(Activity)
Starting at the line that contains "2019-09 & 37 & 156 & 0.06 \\" and ending at the line that contains "2020-05 & 0 & 1 & 0.00 \\", the lines below are to be given again exactly, with nothing added.

-- Dataset excerpts follows --

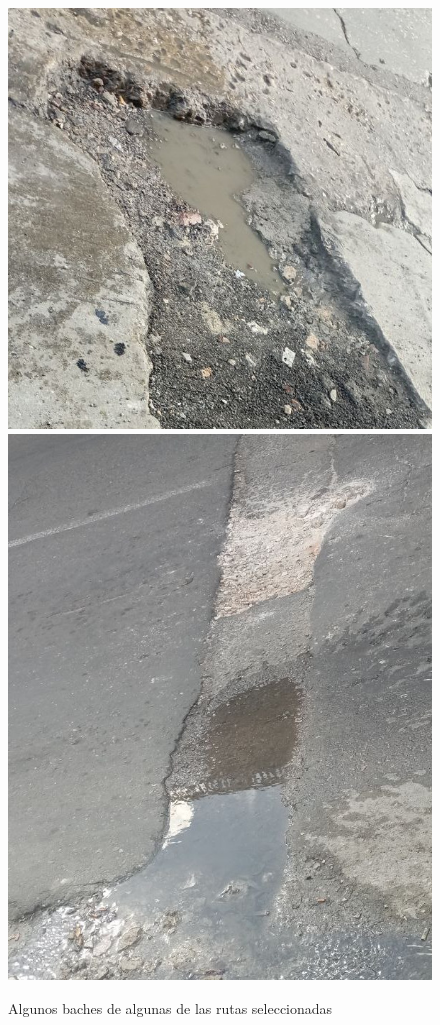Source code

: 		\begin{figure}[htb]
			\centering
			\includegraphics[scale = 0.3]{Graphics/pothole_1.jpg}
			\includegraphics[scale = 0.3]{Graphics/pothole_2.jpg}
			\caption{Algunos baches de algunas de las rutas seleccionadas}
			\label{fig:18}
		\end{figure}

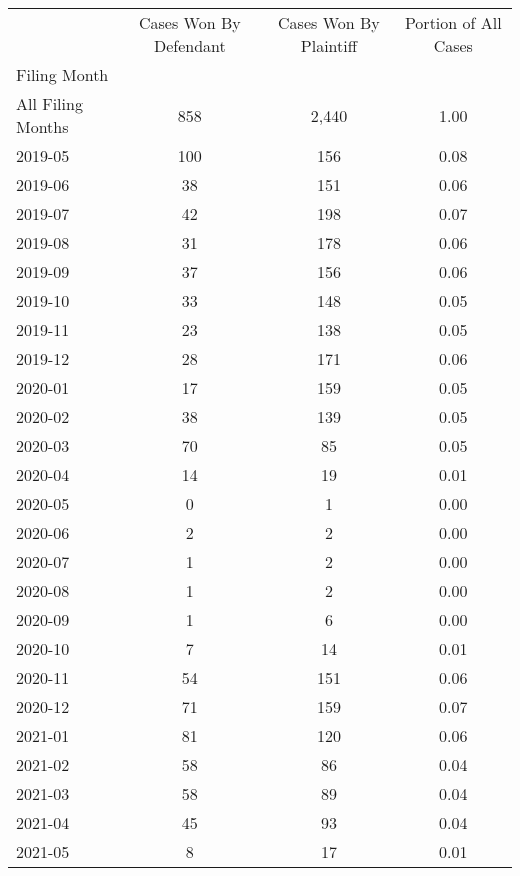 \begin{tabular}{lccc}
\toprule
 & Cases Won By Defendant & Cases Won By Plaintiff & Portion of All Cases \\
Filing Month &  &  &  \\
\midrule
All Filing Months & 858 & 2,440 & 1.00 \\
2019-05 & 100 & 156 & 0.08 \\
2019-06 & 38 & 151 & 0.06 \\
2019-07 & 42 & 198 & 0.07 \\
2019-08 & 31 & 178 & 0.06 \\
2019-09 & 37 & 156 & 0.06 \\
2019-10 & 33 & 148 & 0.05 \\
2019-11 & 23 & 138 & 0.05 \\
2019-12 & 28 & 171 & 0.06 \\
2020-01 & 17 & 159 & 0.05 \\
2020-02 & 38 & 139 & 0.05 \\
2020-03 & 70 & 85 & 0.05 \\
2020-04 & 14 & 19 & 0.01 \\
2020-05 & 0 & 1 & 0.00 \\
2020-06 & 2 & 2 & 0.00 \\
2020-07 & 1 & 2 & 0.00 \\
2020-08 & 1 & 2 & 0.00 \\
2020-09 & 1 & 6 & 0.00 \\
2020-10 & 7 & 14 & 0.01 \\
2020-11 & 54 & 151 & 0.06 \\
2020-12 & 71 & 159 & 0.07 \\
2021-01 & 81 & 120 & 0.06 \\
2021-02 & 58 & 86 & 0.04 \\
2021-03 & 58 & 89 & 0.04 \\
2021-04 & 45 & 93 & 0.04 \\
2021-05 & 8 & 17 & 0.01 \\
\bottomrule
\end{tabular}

-- Dataset excerpts concluded --

(Response to this exercise)
2019-09 & 37 & 156 & 0.06 \\
2019-10 & 33 & 148 & 0.05 \\
2019-11 & 23 & 138 & 0.05 \\
2019-12 & 28 & 171 & 0.06 \\
2020-01 & 17 & 159 & 0.05 \\
2020-02 & 38 & 139 & 0.05 \\
2020-03 & 70 & 85 & 0.05 \\
2020-04 & 14 & 19 & 0.01 \\
2020-05 & 0 & 1 & 0.00 \\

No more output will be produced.